Gilead has posted early data on a first-in-class inhibitor of HIV-1 capsid function it thinks could play a role in long-acting combination therapies. The data supported the progress of the asset, GS-6207, into a phase 1b trial in HIV-1 infected adults.
Teams at Gilead, Pfizer and other research groups have spent years looking into the capsid that cloaks the genetic material of HIV. As the capsid is vital to the virus and the RNA that encodes for it is fairly stable, disrupting the shell could deliver a critical blow to HIV without running the risk that resistance will quickly emerge.
Gilead is now set to test that idea in the clinic. The advance of GS-6207 into patients was supported by data from healthy volunteers Gilead presented this week at the 2019 Conference on Retroviruses and Opportunistic Infections (CROI).
The 40-subject study gave single, subcutaneous doses of GS-6207 of up to 450 mg. Having gathered 20 weeks of data on the 30 mg cohort and four weeks on the 450 mg arm, Gilead is yet to see any grade 3 or above adverse events. Most adverse events were mild and resolved.

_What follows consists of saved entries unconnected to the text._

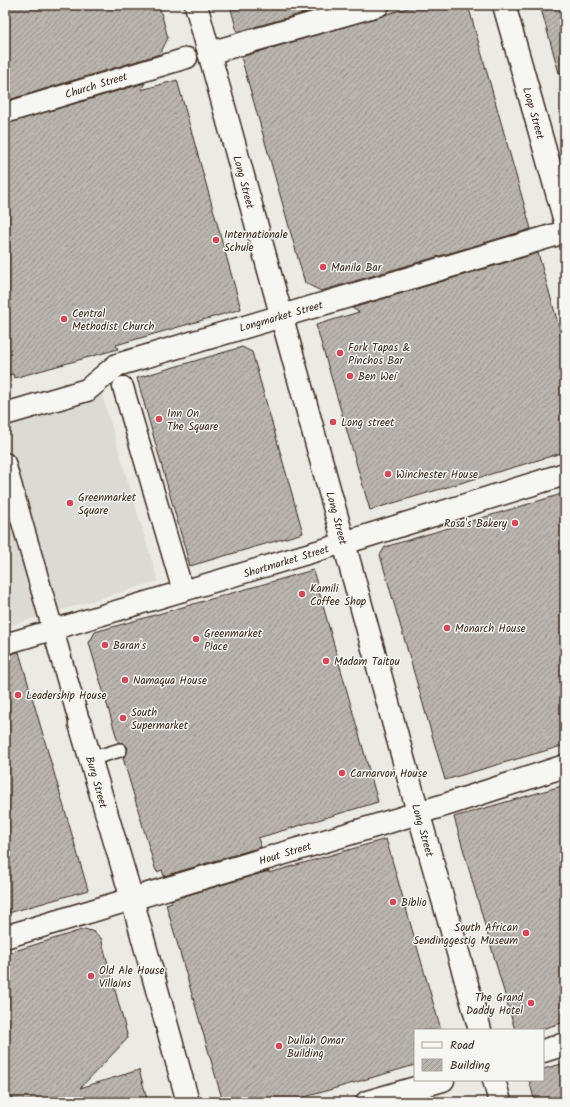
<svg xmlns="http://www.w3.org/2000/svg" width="570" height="1107" font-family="Kalam,sans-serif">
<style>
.built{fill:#dcdad4}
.building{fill:url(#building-hatch);stroke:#3b2a1e}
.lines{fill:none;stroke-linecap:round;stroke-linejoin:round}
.service-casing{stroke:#3b2a1e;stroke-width:16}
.pedestrian-casing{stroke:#3b2a1e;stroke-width:23}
.minor-casing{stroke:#3b2a1e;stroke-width:25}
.tertiary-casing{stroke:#3b2a1e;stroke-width:25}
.service{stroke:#f6f6f2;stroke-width:13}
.pedestrian{stroke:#f6f6f2;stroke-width:20}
.minor{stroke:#f6f6f2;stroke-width:22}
.tertiary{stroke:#f6f6f2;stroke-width:22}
.poi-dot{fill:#d1495b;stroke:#f6f6f2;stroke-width:1.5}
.labels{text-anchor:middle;stroke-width:3;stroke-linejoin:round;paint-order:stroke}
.street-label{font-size:11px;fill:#3b2a1e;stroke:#f6f6f2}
.poi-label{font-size:11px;fill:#3b2a1e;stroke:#f6f6f2;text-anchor:start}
</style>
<defs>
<pattern id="building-hatch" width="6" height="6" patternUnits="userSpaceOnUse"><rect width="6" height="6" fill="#bab4ae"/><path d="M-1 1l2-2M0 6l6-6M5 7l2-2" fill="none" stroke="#98938d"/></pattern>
</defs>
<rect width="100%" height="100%" fill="#ebeae5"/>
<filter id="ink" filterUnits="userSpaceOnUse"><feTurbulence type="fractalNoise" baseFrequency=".025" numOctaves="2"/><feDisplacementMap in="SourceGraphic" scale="8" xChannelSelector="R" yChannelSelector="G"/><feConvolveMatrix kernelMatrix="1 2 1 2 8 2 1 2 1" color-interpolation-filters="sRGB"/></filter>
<g filter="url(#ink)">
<path class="built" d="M 102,395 L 158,581 L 5,627 L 5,425 Z"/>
<g class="building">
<path d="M 5,5 L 159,5 L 168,38 L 160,54 L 5,101 Z"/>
<path d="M 230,5 L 332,5 L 237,32 Z"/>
<path d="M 418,5 L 468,5 L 531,229 L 321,291 L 305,283 L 241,57 Z"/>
<path d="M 540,5 L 565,5 L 565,72 L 559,73 Z"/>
<path d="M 177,80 L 241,309 L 116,345 L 118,349 L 14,378 L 13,374 L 9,375 L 5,362 L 5,124 L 145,83 L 141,90 Z"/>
<path d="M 538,253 L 565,348 L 565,452 L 370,510 L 316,325 L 359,312 L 352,308 Z"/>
<path d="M 242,347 L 252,352 L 303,533 L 190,566 L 137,378 Z"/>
<path d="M 565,493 L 565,745 L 445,780 L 380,555 L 385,547 Z"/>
<path d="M 313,570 L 378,802 L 258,838 L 261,847 L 164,876 L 162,870 L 157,872 L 155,868 L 123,758 L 126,755 L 128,748 L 125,744 L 118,742 L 89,643 L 95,632 Z"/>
<path d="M 19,652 L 88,890 L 5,914 L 5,655 Z"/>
<path d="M 565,785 L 565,1022 L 538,1030 L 515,1030 L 454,817 Z"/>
<path d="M 386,839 L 441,1030 L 415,1030 L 415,1065 L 288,1102 L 223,1102 L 166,904 L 172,902 L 171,900 L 269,871 L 269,873 Z"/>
<path d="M 85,929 L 94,932 L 101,938 L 128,1038 L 80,1088 L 139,1070 L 148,1102 L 5,1102 L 5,954 Z"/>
<path d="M 565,1063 L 565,1102 L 535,1102 L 529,1080 L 543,1080 L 543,1069 Z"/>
</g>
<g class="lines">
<g class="service-casing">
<path id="service" d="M 90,759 L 120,750"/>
</g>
<g class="pedestrian-casing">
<g id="pedestrian">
<path d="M 5,113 L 187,58"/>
<path d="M 123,387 L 183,591"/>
<path d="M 5,463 L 80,724"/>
<path d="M 5,644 L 344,543"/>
</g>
</g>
<g class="minor-casing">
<g id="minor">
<path d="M 209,53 L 378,5"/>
<path d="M 5,414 L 87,390 L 117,365 L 565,232"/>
<path d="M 344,543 L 565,474"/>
<path d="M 80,724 L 132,899 L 188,1102"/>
<path d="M 5,937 L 448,804 L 565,766"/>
<path d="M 543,1051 L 565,1044"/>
<path d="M 367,1102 L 443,1080"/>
</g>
</g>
<g class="tertiary-casing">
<g id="tertiary">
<path d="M 196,5 L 413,794 L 480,1030"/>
<path d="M 504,5 L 565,221"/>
<path d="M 494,1080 L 500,1102"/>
</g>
</g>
<use href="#service" class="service"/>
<use href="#pedestrian" class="pedestrian"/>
<use href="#minor" class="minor"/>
<use href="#tertiary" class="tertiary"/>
</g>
</g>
<g class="poi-dot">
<circle cx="216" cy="240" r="4"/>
<circle cx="323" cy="267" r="4"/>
<circle cx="64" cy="319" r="4"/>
<circle cx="340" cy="353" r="4"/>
<circle cx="350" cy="376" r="4"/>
<circle cx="159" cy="419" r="4"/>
<circle cx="333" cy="422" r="4"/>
<circle cx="388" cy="474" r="4"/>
<circle cx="70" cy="503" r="4"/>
<circle cx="515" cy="523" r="4"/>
<circle cx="302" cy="594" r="4"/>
<circle cx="447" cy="628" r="4"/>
<circle cx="196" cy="639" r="4"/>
<circle cx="105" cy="645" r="4"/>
<circle cx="326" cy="661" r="4"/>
<circle cx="125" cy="680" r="4"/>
<circle cx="18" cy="695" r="4"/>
<circle cx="123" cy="718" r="4"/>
<circle cx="342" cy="773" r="4"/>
<circle cx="393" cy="902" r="4"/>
<circle cx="526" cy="933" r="4"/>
<circle cx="91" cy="976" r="4"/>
<circle cx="531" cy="1003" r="4"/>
<circle cx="279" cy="1046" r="4"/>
</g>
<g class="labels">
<g class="street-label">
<text transform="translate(96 85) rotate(-17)" y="4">Church Street</text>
<text transform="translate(534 113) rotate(74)" y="4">Loop Street</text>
<text transform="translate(244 182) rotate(75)" y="4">Long Street</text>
<text transform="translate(281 316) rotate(-16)" y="4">Longmarket Street</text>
<text transform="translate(337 518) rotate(75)" y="4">Long Street</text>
<text transform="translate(286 561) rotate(-17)" y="4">Shortmarket Street</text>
<text transform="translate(97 782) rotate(74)" y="4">Burg Street</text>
<text transform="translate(423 830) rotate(74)" y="4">Long Street</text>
<text transform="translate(285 853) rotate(-17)" y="4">Hout Street</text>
</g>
<g class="poi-label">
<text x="224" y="238">Internationale<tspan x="224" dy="13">Schule</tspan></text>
<text x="331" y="271">Manila Bar</text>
<text x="72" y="317">Central<tspan x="72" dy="13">Methodist Church</tspan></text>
<text x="348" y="351">Fork Tapas &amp;<tspan x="348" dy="13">Pinchos Bar</tspan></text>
<text x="358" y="380">Ben Weí</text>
<text x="167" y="417">Inn On<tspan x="167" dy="13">The Square</tspan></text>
<text x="341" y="426">Long street</text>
<text x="396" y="478">Winchester House</text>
<text x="78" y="501">Greenmarket<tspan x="78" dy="13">Square</tspan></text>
<text x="507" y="527" text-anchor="end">Rosa's Bakery</text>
<text x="310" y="592">Kamili<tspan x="310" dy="13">Coffee Shop</tspan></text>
<text x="455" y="632">Monarch House</text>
<text x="204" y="637">Greenmarket<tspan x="204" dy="13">Place</tspan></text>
<text x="113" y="649">Baran's</text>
<text x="334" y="665">Madam Taitou</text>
<text x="133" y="684">Namaqua House</text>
<text x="26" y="699">Leadership House</text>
<text x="131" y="716">South<tspan x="131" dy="13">Supermarket</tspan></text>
<text x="350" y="777">Carnarvon House</text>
<text x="401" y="906">Biblio</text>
<text x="518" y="931" text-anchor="end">South African<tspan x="518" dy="13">Sendinggestig Museum</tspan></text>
<text x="99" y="974">Old Ale House<tspan x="99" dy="13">Villains</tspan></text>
<text x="523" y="1001" text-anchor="end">The Grand<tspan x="523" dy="13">Daddy Hotel</tspan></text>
<text x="287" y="1044">Dullah Omar<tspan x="287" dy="13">Building</tspan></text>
</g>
</g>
<rect width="570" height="1107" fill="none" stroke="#f6f6f2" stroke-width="20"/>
<rect x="10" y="10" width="550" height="1087" fill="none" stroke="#3b2a1e" stroke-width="1.5" filter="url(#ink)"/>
<rect x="414" y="1029" width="130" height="52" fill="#f6f6f2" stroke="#aba49d"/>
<rect x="422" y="1042" width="20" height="6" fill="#f6f6f2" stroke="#aba49d"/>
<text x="450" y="1049" font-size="12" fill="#3b2a1e">Road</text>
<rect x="422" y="1059" width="20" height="12" fill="url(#building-hatch)" stroke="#aba49d"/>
<text x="450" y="1069" font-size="12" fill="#3b2a1e">Building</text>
</svg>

Gilead also has enough data from the two lower-dose cohorts to estimate the pharmacokinetic parameters of GS-6207. That has backed up Gilead’s belief that factors such as low human clearance will make GS-6207 suitable for use in extended-release formulations. The current data suggests a dosing interval of three months or more is possible.
With a favorable dosing schedule and characteristics that decrease the risk of resistance, GS-6207 could form part of a successful long-acting combination therapy. But Gilead is still some ways from generating the data to validate that hypothesis.
Gilead shared more in vitro data on GS-6207 at CROI, but the bigger efficacy tests are just getting started. Gilead began enrolling the first of a planned 32 HIV patients in a phase 1b in December and disclosed the activation of more sites this week. The study is looking at the maximum reduction in plasma HIV-1 RNA over the 10 days after they receive GS-6207.